ECJ denies VAT exemption for swimming lessons
VAT Newsletter 34/2021
1 VAT exemption for educational services
It has been known for some time now that the national VAT exemptions for tuition services pursuant to sec. 4 no. 21 of the German VAT Act are not in accordance with Union law (see KMLZ Newsletter 16 | 2019). However, educational institutions and self-employed teachers could, in line with the Federal Fiscal Court case law, directly invoke Art. 132 para 1 (i) and (j) of the VAT Directive. Until the decision of the ECJ in the legal case A & G Fahrschul-Akademie (C-449/17), both the ECJ and, following it, the Federal Fiscal Court, interpreted the VAT exemptions under Union law quite broadly. As a result, practically all forms of instruction were covered, provided they were not characterized as mere leisure activities.
In its driving school decision, however, the ECJ formulated a new, significantly stricter definition of "school and university education". This new definition of tuition is riddled with undefined legal terms, which resulted in the education sector becoming overwhelmed with uncertainty as to the continued existence of the VAT exemption. Even the Federal Fiscal Court became uncertain as to whether swimming lessons still fell within the scope of the ECJ’s new definition of "school and university education".
2 Facts and Questions referred to the ECJ
A private corporation operated a swimming school and provided typical swimming lessons, including training and testing for the German "Seahorse badge". Such supplies do not fall under sec. 4 no. 21 of the German VAT Act. The private corporation therefore directly invoked Art. 132 para 1 (j) of the VAT Directive. In the past, the Federal Fiscal Court had affirmed the exemption for swimming lessons under Union law, but now found itself expressing doubt as to whether this remained the case, given the new definition of tuition. The request for referral was intended to clarify whether swimming lessons constitute "school and university education", whether recognition as an institution, within the meaning of Art. 132 para 1 (i) of the VAT Directive, results from the public interest in learning to swim, and whether only sole traders can be private teachers, within the meaning of Art. 132 para 1 (i) of the VAT Directive.
3 ECJ judgment
In the legal case Dubrovin & Tröger GbR - Aquatics (C-373/19), the ECJ denied the VAT exemption for swimming lessons. In doing so, it makes significant reference to its decision on driving schools and to the decision on surfing and sailing lessons in the legal case of Finanzamt Hamburg-Barmbek-Uhlenhorst (C-47/19). In these decisions, the ECJ had already denied the VAT exemption with reference to the recent definition of "school and university education".

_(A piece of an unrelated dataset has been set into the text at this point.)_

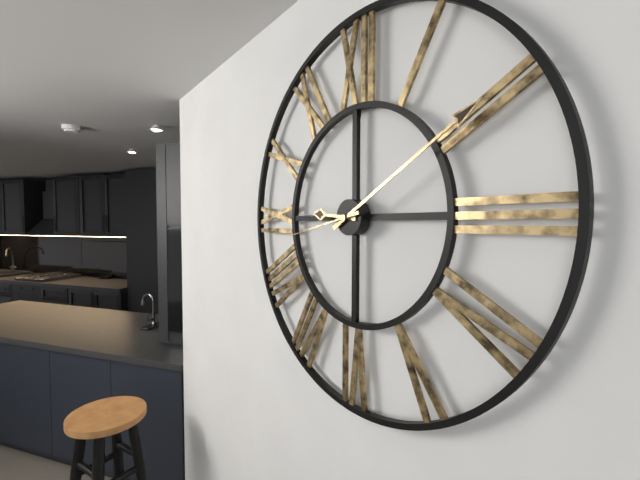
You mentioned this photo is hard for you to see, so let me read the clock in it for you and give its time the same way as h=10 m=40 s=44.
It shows h=9 m=10 s=43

According to the ECJ, the Union legislator intended the term "school and university education" to refer to a specific type of education, which is commonly offered in all Member States, irrespective of the specificities of the national systems. The concept of "school and university education" refers, in general, to an integrated system for the provision of knowledge and skills relating to a wide and varied range of matters, and to the deepening and development of such knowledge and skills by pupils and students according to their progress and their specialization at the various levels constituting the system.
In its order for reference, the Federal Fiscal Court had tended towards being in favour of the VAT-exemption and, in the course of this, emphasized that there is a pronounced public interest in learning to swim - in contrast to the acquisition of a car driver's license. The ECJ seizes on this argument and confirms the importance of swimming lessons, but nevertheless concludes that swimming schools do not constitute "school and university education". Swimming lessons are specialized and selective. Therefore, it is not, in itself, equivalent to the teaching, deepening and development of knowledge and skills in relation to a wide and varied range of subjects, which is characteristic of "school and university education".
4 Consequences for the practice
The decision is a disappointment for the education sector and significantly restricts the scope of VAT exemptions for educational services. The ECJ understands "school and university education" as being an autonomous concept under Union law, which only the court itself can interpret. However, it remains unclear what exactly the ECJ understands by "selectively" provided instruction, "which in itself" does not meet the requirements for education. In this context, it now seems doubtful whether language schools, dance and music schools, etc. can remain exempt from VAT. By the way, isn’t tutoring in mathematics also “specialized tuition in itself”? As a result of this development, part of the fiscal court case law will probably become obsolete in the near future.
The decision also directly affects the education providers mentioned in sec 4 no. 22 German of the VAT Act (legal entities under public law, adult education centres, non-profit institutions, etc.). The "lectures, courses and other events of a scientific or instructional nature" are to be interpreted in conformity with the VAT Directive as "school and university education". A narrow understanding thus also restricts the national exemption standard. In some cases, sec 4.22.1 para 4 of the German VAT Circular provides protection of legitimate expectations. However, if the case ends up in court, the VAT exemption is likely to become a distant prospect according to the standards of the ECJ's definition of education.
All education providers should now question the VAT assessment of their courses and events and examine whether their services might still be exempt using a different justification.